-- Material shown follows --
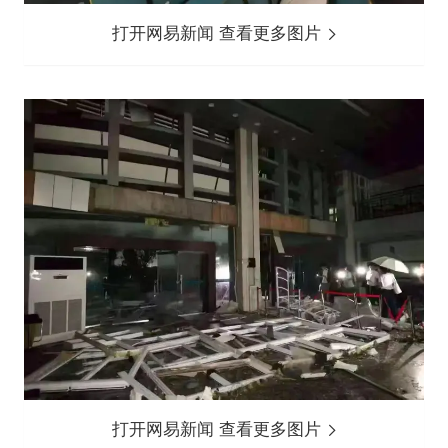
打开网易新闻 查看更多图片
打开网易新闻 查看更多图片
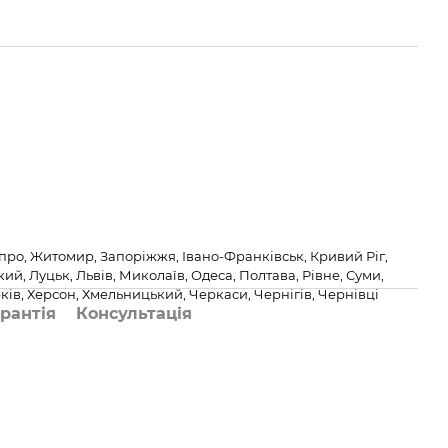
про, Житомир, Запоріжжя, Івано-Франківськ, Кривий Ріг,
й, Луцьк, Львів, Миколаїв, Одеса, Полтава, Рівне, Суми,
ків, Херсон, Хмельницький, Черкаси, Чернігів, Чернівці
рантія
Консультація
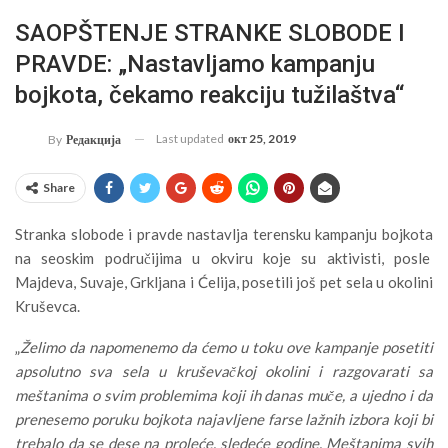
SAOPŠTENJE STRANKE SLOBODE I
PRAVDE: „Nastavljamo kampanju
bojkota, čekamo reakciju tužilaštva“
Last updated
окт 25, 2019
By
Редакција
Share
Stranka slobode i pravde nastavlja terensku kampanju bojkota
na seoskim područijima u okviru koje su aktivisti, posle
Majdeva, Suvaje, Grkljana i Ćelija, posetili još pet sela u okolini
Kruševca.
„
Želimo da napomenemo da ćemo u toku ove kampanje posetiti
apsolutno sva sela u kruševačkoj okolini i razgovarati sa
meštanima o svim problemima koji ih danas muče, a ujedno i da
prenesemo poruku bojkota najavljene farse lažnih izbora koji bi
trebalo da se dese na proleće, sledeće godine. Meštanima svih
-- Material shown concluded --
**The task**
Pull out every line of the data verbatim, starting at the very beginning and ending after the line that contains "Консультація". Leave the pictures out of your answer.

**Answer**
打开网易新闻 查看更多图片
打开网易新闻 查看更多图片
про, Житомир, Запоріжжя, Івано-Франківськ, Кривий Ріг,
й, Луцьк, Львів, Миколаїв, Одеса, Полтава, Рівне, Суми,
ків, Херсон, Хмельницький, Черкаси, Чернігів, Чернівці
рантія
Консультація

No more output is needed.